Oppenheimer, a cinematic achievement of blinding brilliance, achieves a sublime combination of visual grandeur, technical flair, emotional intimacy and an examination of the limits of human endeavour and ambition. Through all the layers that constitute the film, what peeps out most prominently is the director's unambiguous acknowledgement of the ethical questions that surround the brilliant American theoretical physicist's legacy.

At a more superficial level, the film gives the writer-director the scope to orchestrate the elements of space and time in a straightforward but a highly enthralling manner and tap the dramatic potential of the tragic story of a genius who pushed the boundaries of quantum physics only to trigger a dangerous arms race.

The three-hour epic is about a man, quantum physics, and a point in history, but it comes off as a timeless, almost Shakespearean morality tale about an impossible achievement and its horrific consequences. The film crammed with diverse narrative and spatial elements that Nolan and his cinematographer Hoyte van Hoytema harness and press into the service of an engrossing story about science, war and political vendetta.

It isn't, however, only the formal attributes of the film that are impressive.
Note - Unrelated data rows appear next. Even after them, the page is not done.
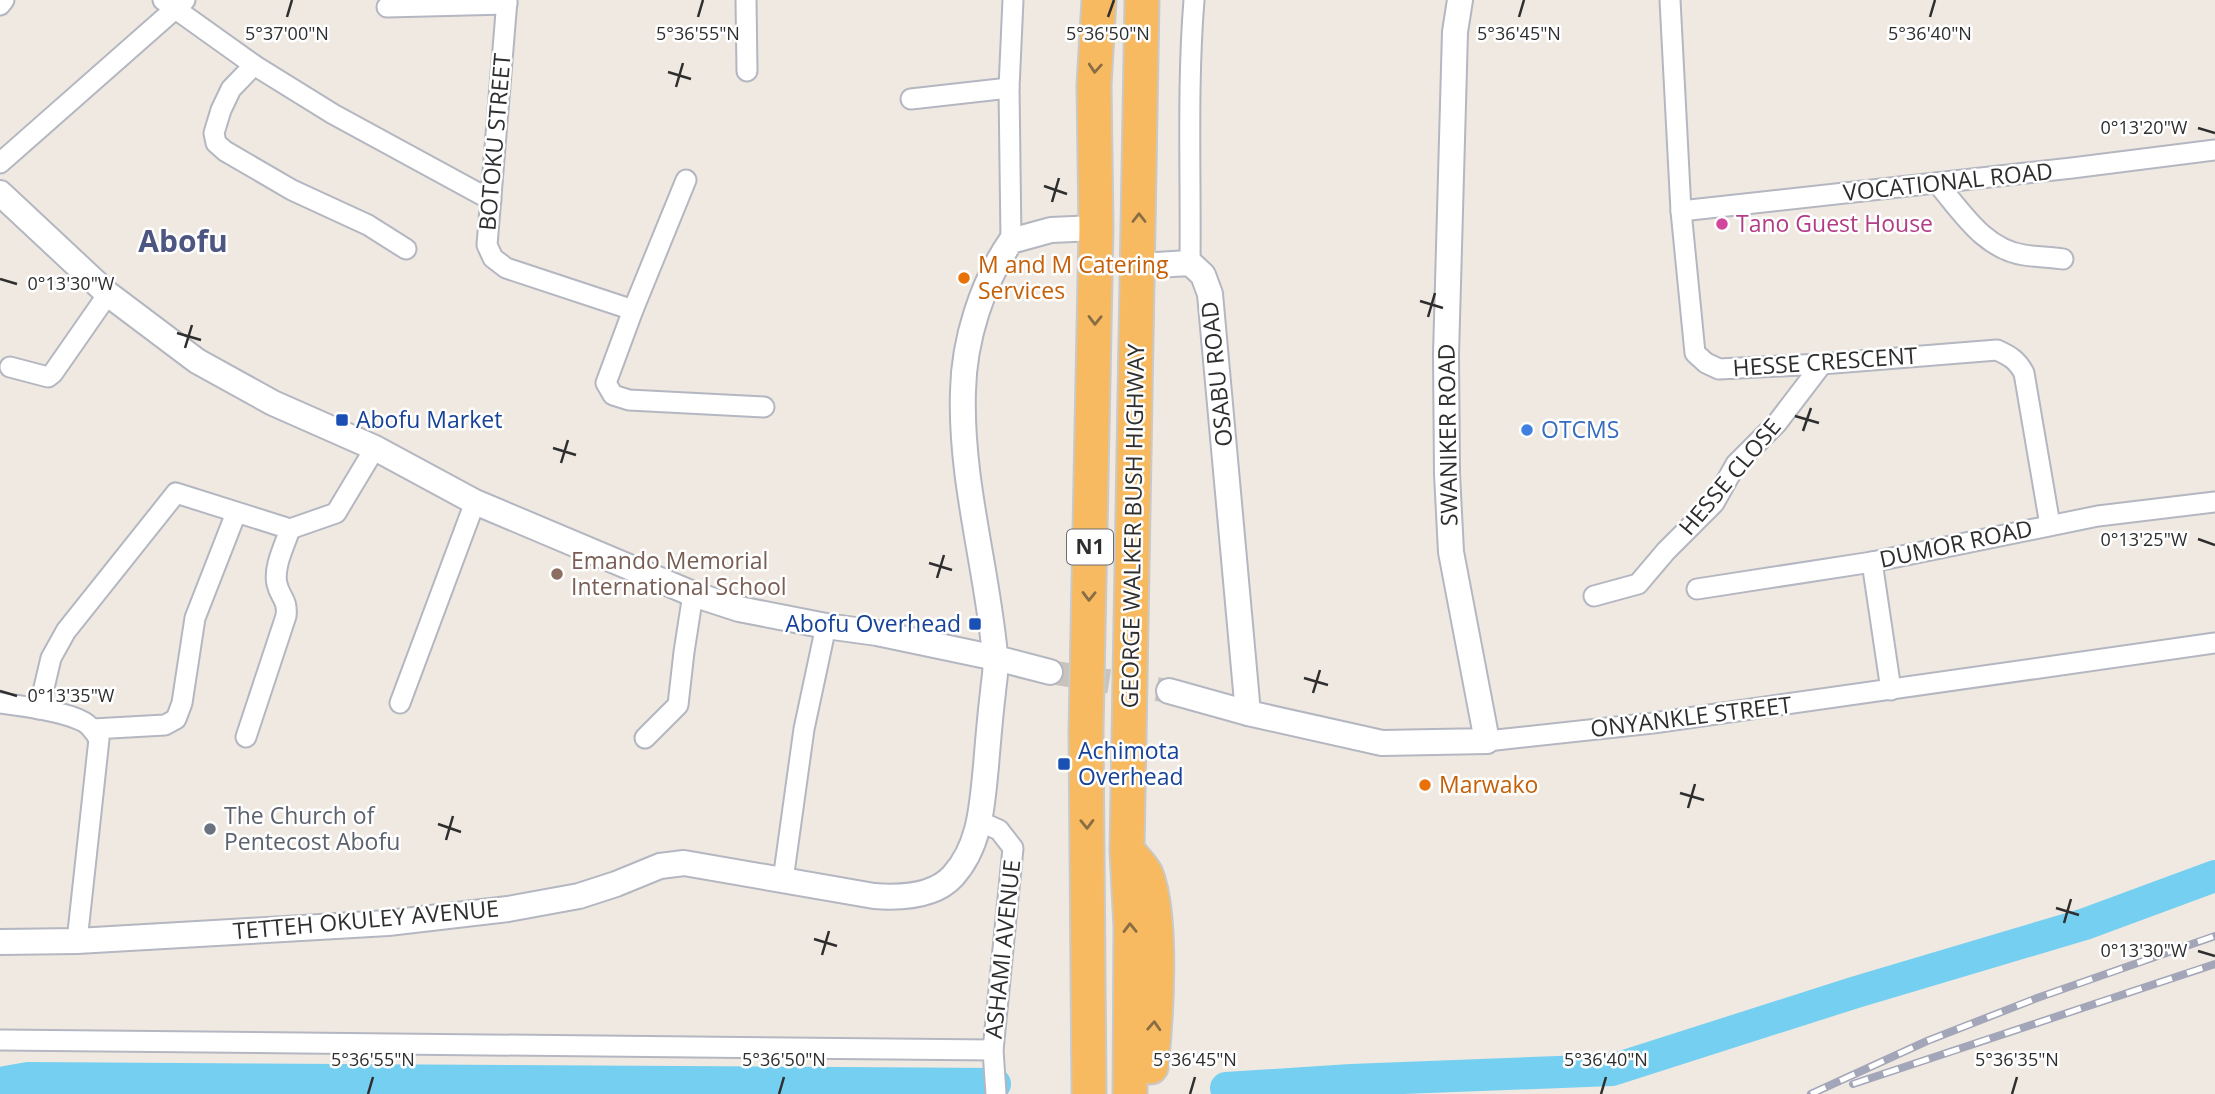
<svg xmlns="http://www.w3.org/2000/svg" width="2215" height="1094" font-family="'Open Sans',sans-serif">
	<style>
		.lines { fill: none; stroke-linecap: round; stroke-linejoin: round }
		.river { stroke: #75cff0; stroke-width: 32 }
		.tertiary-tunnel { stroke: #c8c4bd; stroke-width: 24; stroke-dasharray: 24 12; stroke-linecap: butt }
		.minor-casing { stroke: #b4b7c1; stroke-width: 23 }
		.tertiary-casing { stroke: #b4b7c1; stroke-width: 28 }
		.trunk-casing { stroke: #c9c9c9; stroke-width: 37 }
		.minor { stroke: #fff; stroke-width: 19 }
		.tertiary { stroke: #fff; stroke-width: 24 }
		.trunk { stroke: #f8ba60; stroke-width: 33 }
		.rail-casing { stroke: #a3a6b8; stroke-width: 8 }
		.rail { stroke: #fff; stroke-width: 5; stroke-dasharray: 16; stroke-linecap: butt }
		.oneway { stroke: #896d44 }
		.ticks { fill: none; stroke: #2e2e2e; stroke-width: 2.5 }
		.hotel-dot { fill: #d1479c; stroke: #fff; stroke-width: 2.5 }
		.food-dot { fill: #e8710a; stroke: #fff; stroke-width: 2.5 }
		.transit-dot { fill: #1a4fb4; stroke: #fff; stroke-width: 2.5 }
		.shop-dot { fill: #3f7fe0; stroke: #fff; stroke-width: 2.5 }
		.education-dot { fill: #8d6e63; stroke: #fff; stroke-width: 2.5 }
		.worship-dot { fill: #6b7280; stroke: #fff; stroke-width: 2.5 }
		.labels { text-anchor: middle; stroke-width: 5; stroke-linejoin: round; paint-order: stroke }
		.shield { fill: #fff; stroke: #6d6d6d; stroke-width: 2 }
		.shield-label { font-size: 21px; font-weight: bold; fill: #2e2e2e }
		.street-label { font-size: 23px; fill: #2e2e2e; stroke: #fff }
		.hotel-label { font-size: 23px; fill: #b23c85; stroke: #fff; text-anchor: start }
		.food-label { font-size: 23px; fill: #c56008; stroke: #fff; text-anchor: start }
		.transit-label { font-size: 23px; fill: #164399; stroke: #fff; text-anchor: start }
		.shop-label { font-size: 23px; fill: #366cbe; stroke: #fff; text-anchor: start }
		.education-label { font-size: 23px; fill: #785e54; stroke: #fff; text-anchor: start }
		.worship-label { font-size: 23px; fill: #5b616d; stroke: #fff; text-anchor: start }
		.district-label { font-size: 30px; font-weight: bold; fill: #4d5680; stroke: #fff }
		.ticks-label { font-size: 18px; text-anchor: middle; fill: #2e2e2e; stroke: #fff; stroke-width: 5; stroke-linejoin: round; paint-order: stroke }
	</style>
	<rect width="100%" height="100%" fill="#efe9e1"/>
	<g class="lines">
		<g class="river">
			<polyline points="0,1083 28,1078 995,1084"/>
			<polyline points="1226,1088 1351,1080 1612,1070 1853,993 2085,924 2215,876"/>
		</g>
		<polyline class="tertiary-tunnel" points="1050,672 1169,691"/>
		<defs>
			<g id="minor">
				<polyline points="163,0 254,65 333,114 491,200"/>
				<polyline points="507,0 487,245 493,258 506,268 633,310"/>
				<polyline points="746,0 747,71"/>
				<path d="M1670,0L1681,211L1695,353L1706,363L1719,369L1822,364L1997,350C2010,356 2017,360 2024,373L2050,525"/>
				<polyline points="0,5 4,0"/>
				<polyline points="387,7 507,4"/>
				<polyline points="254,65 231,89 221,110 214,133 216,143 225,151 292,190 368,225 406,249"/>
				<polyline points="911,99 1009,88"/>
				<polyline points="0,163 185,0"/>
				<polyline points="686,180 633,310 606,383 613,395 629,400 764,407"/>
				<path d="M1937,183C1962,212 1984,249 2024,255C2037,257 2050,257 2063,259"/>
				<polyline points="1681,211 2072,168 2215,150"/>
				<polyline points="1011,241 1009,88 1013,0"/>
				<path d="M1190,263C1191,175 1187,87 1194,0"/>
				<polyline points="10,367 48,377 53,373 108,294"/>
				<polyline points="1872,562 1891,690"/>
				<polyline points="1697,589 1872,562 2098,516 2215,502"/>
				<polyline points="1594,596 1638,584 1666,551 1714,503 1736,464 1777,423 1822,364"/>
				<path d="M0,703C23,706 64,711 84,722C91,726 95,733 99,739L77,941"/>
				<polyline points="400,703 475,502"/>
				<polyline points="39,709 51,658 66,631 176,493 290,529 336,513 375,448"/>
				<polyline points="93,729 165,725 176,719 182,703 195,618 236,513"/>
				<path d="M246,737L286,616C288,599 280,598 277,584C273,567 285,545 290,529"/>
				<polyline points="645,738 678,705 684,652 693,594"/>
				<polyline points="1487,741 1653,723 2215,643"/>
				<polyline points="981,822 999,830 1013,848 993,1050 996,1094"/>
				<polyline points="783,880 804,729 826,626"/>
				<polyline points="0,1040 993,1050"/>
			</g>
			<g id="tertiary">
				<polyline points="0,193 108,294 197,361 273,403 375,448 475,502 693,594 739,609 826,626 877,633 996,658 1050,672"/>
				<polyline points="1139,266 1190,263 1203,275 1210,294 1248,713"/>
				<polyline points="1169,691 1248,713 1382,743 1487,741 1451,552 1447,474 1446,355 1455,32 1460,0"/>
				<path d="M0,942L77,941L388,923L508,909L579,896L616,884L660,866L684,863L874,896C900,898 934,897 953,876C981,845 982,804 986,766C988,741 990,717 993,692C994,680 997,667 995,655C987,567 960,480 963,391C964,340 982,283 1011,241L1051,230L1096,228"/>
			</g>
			<g id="trunk">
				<path d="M1133,857C1138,863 1143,868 1146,874C1163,917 1156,1020 1151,1067"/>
				<polyline points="1089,1094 1086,731 1096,228 1094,85 1099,0"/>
				<polyline points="1130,1094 1131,927 1127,850 1142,0"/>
			</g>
		</defs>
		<use href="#minor" class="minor-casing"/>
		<use href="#tertiary" class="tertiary-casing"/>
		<use href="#trunk" class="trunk-casing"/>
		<use href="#minor" class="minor"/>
		<use href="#tertiary" class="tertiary"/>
		<use href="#trunk" class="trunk"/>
		<defs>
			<g id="rail">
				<polyline points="1853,1084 2215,964"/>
				<polyline points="1811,1094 1927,1041 2037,998 2215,936"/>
			</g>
		</defs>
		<use href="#rail" class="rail-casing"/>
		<use href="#rail" class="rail"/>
	</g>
	<defs><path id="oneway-chevron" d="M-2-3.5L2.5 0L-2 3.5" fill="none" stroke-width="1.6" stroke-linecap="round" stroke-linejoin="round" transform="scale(1.75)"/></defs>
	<g class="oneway">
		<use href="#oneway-chevron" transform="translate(1095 68) rotate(94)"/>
		<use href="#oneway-chevron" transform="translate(1139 218) rotate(-90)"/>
		<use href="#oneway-chevron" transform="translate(1095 320) rotate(91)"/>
		<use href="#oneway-chevron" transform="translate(1089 596) rotate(91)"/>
		<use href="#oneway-chevron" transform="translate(1087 824) rotate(89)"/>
		<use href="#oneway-chevron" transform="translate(1130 928) rotate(-91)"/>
		<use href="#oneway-chevron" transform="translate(1154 1026) rotate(-87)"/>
	</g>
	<path class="ticks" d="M287,17L292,0M698,17L703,0M1108,17L1114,0M1519,17L1524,0M1930,17L1935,0M668,72L691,79M676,87L683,63M2198,128L2215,133M1044,186L1067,194M1052,202L1059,178M0,279L17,284M1420,301L1443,308M1428,317L1435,293M177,333L201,340M185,348L192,325M1795,416L1819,423M1803,431L1811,408M553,448L576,455M561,463L568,440M2198,539L2215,545M929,563L952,570M937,578L944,555M1304,678L1328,685M0,691L17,696M1313,693L1320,670M1680,793L1704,800M1688,808L1695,784M438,824L461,832M446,840L453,816M2056,908L2079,915M2064,923L2071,899M814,939L837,946M2198,951L2215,956M822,955L829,931M368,1094L373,1077M779,1094L784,1077M1190,1094L1195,1077M1601,1094L1606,1077M2012,1094L2017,1077"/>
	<circle class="hotel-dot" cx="1722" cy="224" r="7"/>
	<g class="food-dot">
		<circle cx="964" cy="278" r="7"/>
		<circle cx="1425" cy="785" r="7"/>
	</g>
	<g class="transit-dot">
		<rect x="335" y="413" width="14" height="14" rx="3.5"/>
		<rect x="968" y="617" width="14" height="14" rx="3.5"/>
		<rect x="1057" y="757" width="14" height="14" rx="3.5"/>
	</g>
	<circle class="shop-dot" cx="1527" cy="430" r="7"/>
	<circle class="education-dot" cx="557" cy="574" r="7"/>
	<circle class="worship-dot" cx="210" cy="829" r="7"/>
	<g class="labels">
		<rect class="shield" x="1067" y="529.5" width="46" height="35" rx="5"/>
		<g class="shield-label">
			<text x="1090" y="554">N1</text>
		</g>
		<g class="street-label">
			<text transform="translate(495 142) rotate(-85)" y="8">BOTOKU STREET</text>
			<text transform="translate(1948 182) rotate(-6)" y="8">VOCATIONAL ROAD</text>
			<text transform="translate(1825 362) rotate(-4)" y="8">HESSE CRESCENT</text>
			<text transform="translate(1217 374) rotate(-96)" y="8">OSABU ROAD</text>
			<text transform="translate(1448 435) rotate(-91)" y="8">SWANIKER ROAD</text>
			<text transform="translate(1730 477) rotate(-50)" y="8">HESSE CLOSE</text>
			<text transform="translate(1133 526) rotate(-89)" y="8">GEORGE WALKER BUSH HIGHWAY</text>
			<text transform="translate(1956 544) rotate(-12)" y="8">DUMOR ROAD</text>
			<text transform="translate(1691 717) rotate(-7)" y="8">ONYANKLE STREET</text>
			<text transform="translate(366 920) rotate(-5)" y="8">TETTEH OKULEY AVENUE</text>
			<text transform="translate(1003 949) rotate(-84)" y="8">ASHAMI AVENUE</text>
		</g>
		<g class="hotel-label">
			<text x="1736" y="232">Tano Guest House</text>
		</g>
		<g class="food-label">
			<text x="978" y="273">M and M Catering<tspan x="978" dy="26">Services</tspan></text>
			<text x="1439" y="793">Marwako</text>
		</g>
		<g class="transit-label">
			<text x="356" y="428">Abofu Market</text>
			<text x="961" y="632" text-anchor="end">Abofu Overhead</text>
			<text x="1078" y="759">Achimota<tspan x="1078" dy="26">Overhead</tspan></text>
		</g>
		<g class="shop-label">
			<text x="1541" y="438">OTCMS</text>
		</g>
		<g class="education-label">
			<text x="571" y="569">Emando Memorial<tspan x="571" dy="26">International School</tspan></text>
		</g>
		<g class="worship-label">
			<text x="224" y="824">The Church of<tspan x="224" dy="26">Pentecost Abofu</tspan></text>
		</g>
		<g class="district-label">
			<text x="183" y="252">Abofu</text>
		</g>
	</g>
	<g class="ticks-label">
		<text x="287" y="40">5°37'00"N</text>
		<text x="698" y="40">5°36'55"N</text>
		<text x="1108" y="40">5°36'50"N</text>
		<text x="1519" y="40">5°36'45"N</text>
		<text x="1930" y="40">5°36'40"N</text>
		<text x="2144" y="134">0°13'20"W</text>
		<text x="71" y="290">0°13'30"W</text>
		<text x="2144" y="546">0°13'25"W</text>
		<text x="71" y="702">0°13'35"W</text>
		<text x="2144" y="957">0°13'30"W</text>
		<text x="373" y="1066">5°36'55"N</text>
		<text x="784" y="1066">5°36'50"N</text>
		<text x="1195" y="1066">5°36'45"N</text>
		<text x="1606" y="1066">5°36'40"N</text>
		<text x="2017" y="1066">5°36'35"N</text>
	</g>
</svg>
Its thematic depth turns it into an introspection (no matter how wordy) on science, weapons and the horrors of war without actually putting footage of the Hiroshima and Nagasaki bombings and their effects on the screen.

As a scientist who unwittingly armed the human race with a self-destruct button, Oppenheimer, played with unwavering solidity by regular Nolan collaborator Cillian Murphy, is presented as a genius who pays as high a price for his deadly invention as he does for his subsequent decision to turn into an advocate for nuclear arms control.

The excitement of scientific research, the upshots by political exigencies and the workings of personal relationships are all woven into the dense but never less than dynamic storyline. Nolan, with the aid of Murphy, turns Oppenheimer into a figure who inspires awe and admiration to begin with. But as a powerful adversary turns against him and seeks to corner him by harping on his pro-left affiliations, the hero turns into a hapless victim of a "kangaroo court."

Oppenheimer's wife Kitty (a terrific Emily Blunt) and the firebrand Communist Jean Tatlock (Florence Pugh in a memorable cameo) with whom he has an affair are integral parts of the story, as are the friends and rivals who surround the scientist as he works on the bomb in the hope that it would end all wars.      

The atomic bomb that Oppenheimer delivers to the US military does bring World War II to an end in the Pacific, but it also starts a public battle that a national hero has to fight to protect his own reputation as well as a moral conflict that is triggered by pangs of guilt.